■ **РАБОЧЕЕ ЗАДАНИЕ**
Ответьте по исходному тексту на следующие вопросы:
(a) С какой композицией сравнивается композиция «Волшебной горы»?
(b) Каким прилагательным в тексте определена территория, которую призван занять роман?
(c) Кто назван любителем поэзии, безразличным к истории романа?

■ **ИСХОДНЫЙ ТЕКСТ**
—————

Манн объясняет, что композиция "Волшебной горы" сродни композиции музыкальной, она основывается на темах, которые развиваются, как в симфонии, перекрещиваются, сопровождают роман на всем его протяжении. Это верно, однако необходимо уточнить, что тема у Музиля и Манна - не совсем одно и то же. Прежде всего, у Музиля темы (время, плоть, болезнь, смерть и т.д.) развиваются на фоне обширного и а-тематического задника (описания места, времени, обычаев, персонажей) почти так же, как темы сонаты облекаются музыкой, существующей вне темы, вне ее "мостиков" и переходов. Далее: темы у него носят отчетливо полиисторический характер, иначе говоря, Манн пользуется обширным материалом многих наук - социологии, политологии, медицины, ботаники, физики, химии, который способен прояснить ту или иную тему; он действует так, как если бы хотел с помощью подобной вульгаризации знания подвести солидный дидактический фундамент под свой анализ тем; притом он прибегает к этой подводке слишком часто, и она получается слишком многословной, в результате, на мой взгляд, роман отдаляется от своей сути, ибо, напомню, суть романа в том, что может сказать только роман.
У Музиля анализ тем другой: во-первых, в нем нет и намека на полиисторичность; романист не рядится в медика, социолога, историографа, он рассматривает человеческие ситуации, не составляющие часть какой-либо научной дисциплины, а являющиеся просто-напросто частью самой жизни. Именно в этом духе понимали Брох и Музиль историческую задачу романа после столетнего засилья психологического реализма: если европейская психология не сумела измыслить человеческую жизнь, измыслить ее "конкретную метафизику", то именно роман призван занять эту ничейную территорию, на которой он был бы незаменим (что подтвердила экзистенциальная философия доказательством от противного, ибо анализ экзистенции не может свестись к системе, экзистенция несистематизируема, и не прав был любитель поэзии Хайдеггер в своем безразличии к истории романа, в которой заключено величайшее сокровище экзистенциальной мудрости).

—————

■ **ФРАГМЕНТЫ ЛИСТИНГА**
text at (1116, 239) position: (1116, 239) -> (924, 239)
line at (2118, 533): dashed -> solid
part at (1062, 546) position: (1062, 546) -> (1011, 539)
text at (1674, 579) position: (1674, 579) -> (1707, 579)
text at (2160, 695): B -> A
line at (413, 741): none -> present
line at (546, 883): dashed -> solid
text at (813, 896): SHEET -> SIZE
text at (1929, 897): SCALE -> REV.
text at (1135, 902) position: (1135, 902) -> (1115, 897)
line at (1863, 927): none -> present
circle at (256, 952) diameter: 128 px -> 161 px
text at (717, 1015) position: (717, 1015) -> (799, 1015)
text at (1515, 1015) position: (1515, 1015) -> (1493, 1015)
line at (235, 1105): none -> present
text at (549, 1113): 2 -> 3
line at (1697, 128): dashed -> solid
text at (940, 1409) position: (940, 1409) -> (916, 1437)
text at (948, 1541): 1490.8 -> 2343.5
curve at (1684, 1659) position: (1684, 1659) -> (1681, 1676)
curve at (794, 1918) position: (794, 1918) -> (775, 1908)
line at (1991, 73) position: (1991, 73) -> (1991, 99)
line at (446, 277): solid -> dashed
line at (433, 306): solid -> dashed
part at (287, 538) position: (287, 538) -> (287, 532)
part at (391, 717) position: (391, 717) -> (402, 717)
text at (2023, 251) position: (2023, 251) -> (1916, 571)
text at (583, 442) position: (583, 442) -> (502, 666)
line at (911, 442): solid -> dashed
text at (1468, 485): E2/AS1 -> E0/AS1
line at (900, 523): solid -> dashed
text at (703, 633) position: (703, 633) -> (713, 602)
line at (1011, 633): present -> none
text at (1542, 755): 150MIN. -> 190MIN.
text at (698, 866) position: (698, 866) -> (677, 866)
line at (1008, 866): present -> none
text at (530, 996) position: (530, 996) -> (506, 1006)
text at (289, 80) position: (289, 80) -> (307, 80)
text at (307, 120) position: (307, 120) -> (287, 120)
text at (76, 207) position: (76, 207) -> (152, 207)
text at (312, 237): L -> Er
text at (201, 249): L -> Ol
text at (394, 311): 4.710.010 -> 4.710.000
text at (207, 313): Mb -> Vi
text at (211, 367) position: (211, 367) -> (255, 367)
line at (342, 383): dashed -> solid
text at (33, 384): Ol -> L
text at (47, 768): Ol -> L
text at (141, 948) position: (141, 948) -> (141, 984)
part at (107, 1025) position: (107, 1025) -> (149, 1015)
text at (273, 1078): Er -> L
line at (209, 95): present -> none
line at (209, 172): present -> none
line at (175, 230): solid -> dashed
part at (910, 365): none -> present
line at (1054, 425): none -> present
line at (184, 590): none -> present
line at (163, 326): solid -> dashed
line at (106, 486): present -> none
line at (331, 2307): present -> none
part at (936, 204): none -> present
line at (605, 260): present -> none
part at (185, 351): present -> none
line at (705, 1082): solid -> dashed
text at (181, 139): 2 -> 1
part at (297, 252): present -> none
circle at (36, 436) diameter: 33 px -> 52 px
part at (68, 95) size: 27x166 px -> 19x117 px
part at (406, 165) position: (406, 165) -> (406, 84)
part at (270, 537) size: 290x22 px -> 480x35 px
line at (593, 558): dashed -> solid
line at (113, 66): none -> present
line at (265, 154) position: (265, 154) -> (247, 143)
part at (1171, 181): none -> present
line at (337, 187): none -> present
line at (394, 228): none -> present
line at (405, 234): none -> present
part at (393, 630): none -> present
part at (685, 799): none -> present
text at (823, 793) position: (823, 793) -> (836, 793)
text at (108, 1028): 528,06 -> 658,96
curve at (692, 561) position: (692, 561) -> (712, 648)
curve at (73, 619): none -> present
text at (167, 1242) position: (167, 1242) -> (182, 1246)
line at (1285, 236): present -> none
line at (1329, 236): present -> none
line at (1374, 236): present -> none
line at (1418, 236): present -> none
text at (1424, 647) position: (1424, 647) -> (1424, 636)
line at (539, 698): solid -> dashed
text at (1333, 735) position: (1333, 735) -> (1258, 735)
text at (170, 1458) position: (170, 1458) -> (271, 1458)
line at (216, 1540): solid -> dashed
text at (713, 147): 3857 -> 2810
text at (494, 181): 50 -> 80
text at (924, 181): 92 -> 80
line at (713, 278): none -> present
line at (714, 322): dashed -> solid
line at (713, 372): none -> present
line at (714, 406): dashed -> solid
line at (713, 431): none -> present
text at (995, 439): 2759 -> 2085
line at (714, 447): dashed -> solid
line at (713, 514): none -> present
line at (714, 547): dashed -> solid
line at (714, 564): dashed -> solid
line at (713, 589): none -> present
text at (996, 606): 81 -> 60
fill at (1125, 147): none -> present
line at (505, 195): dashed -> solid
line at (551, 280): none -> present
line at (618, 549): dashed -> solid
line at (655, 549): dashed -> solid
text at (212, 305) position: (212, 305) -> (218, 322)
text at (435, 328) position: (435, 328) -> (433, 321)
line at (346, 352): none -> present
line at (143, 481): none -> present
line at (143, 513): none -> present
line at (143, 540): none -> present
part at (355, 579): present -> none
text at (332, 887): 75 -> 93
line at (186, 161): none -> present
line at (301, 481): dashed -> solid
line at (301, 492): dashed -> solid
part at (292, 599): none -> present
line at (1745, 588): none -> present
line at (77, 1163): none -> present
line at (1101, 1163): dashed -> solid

—————

■ **ОТВЕТ НА ЗАДАНИЕ**
(a) С музыкальной: темы развиваются, как в симфонии.
(b) «Ничейная».
(c) Хайдеггер.